◆ **Task description**: Pull out every line below containing the word "nuclear".

◆ **Given information**:
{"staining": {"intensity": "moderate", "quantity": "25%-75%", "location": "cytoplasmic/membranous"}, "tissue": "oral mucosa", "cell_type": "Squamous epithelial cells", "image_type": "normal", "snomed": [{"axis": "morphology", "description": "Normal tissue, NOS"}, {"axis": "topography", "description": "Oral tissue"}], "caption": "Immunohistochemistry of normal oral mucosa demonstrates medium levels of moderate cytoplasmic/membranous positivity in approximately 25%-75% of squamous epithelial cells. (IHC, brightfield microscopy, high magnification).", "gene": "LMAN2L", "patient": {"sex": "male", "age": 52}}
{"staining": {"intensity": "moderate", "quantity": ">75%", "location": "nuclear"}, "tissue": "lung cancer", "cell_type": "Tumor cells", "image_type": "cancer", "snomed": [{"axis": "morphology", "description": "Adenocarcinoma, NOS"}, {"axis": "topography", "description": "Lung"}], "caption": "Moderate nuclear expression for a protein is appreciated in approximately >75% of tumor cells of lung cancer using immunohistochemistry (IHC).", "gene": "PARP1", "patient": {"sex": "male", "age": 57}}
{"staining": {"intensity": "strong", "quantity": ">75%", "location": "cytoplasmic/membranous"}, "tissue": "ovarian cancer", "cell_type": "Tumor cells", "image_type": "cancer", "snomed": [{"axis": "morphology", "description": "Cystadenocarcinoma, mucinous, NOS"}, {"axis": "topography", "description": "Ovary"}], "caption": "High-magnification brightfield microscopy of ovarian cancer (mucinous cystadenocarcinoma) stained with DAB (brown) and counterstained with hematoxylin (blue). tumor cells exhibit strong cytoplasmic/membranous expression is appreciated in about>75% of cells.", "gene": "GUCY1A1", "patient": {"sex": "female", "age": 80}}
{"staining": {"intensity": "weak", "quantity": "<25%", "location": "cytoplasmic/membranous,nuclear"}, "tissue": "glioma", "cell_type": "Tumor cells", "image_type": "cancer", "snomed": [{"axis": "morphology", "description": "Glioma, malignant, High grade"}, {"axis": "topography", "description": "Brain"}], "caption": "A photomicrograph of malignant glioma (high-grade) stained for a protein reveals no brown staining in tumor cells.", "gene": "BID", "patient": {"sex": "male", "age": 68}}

◆ **Reply to the exercise**:
{"staining": {"intensity": "moderate", "quantity": ">75%", "location": "nuclear"}, "tissue": "lung cancer", "cell_type": "Tumor cells", "image_type": "cancer", "snomed": [{"axis": "morphology", "description": "Adenocarcinoma, NOS"}, {"axis": "topography", "description": "Lung"}], "caption": "Moderate nuclear expression for a protein is appreciated in approximately >75% of tumor cells of lung cancer using immunohistochemistry (IHC).", "gene": "PARP1", "patient": {"sex": "male", "age": 57}}
{"staining": {"intensity": "weak", "quantity": "<25%", "location": "cytoplasmic/membranous,nuclear"}, "tissue": "glioma", "cell_type": "Tumor cells", "image_type": "cancer", "snomed": [{"axis": "morphology", "description": "Glioma, malignant, High grade"}, {"axis": "topography", "description": "Brain"}], "caption": "A photomicrograph of malignant glioma (high-grade) stained for a protein reveals no brown staining in tumor cells.", "gene": "BID", "patient": {"sex": "male", "age": 68}}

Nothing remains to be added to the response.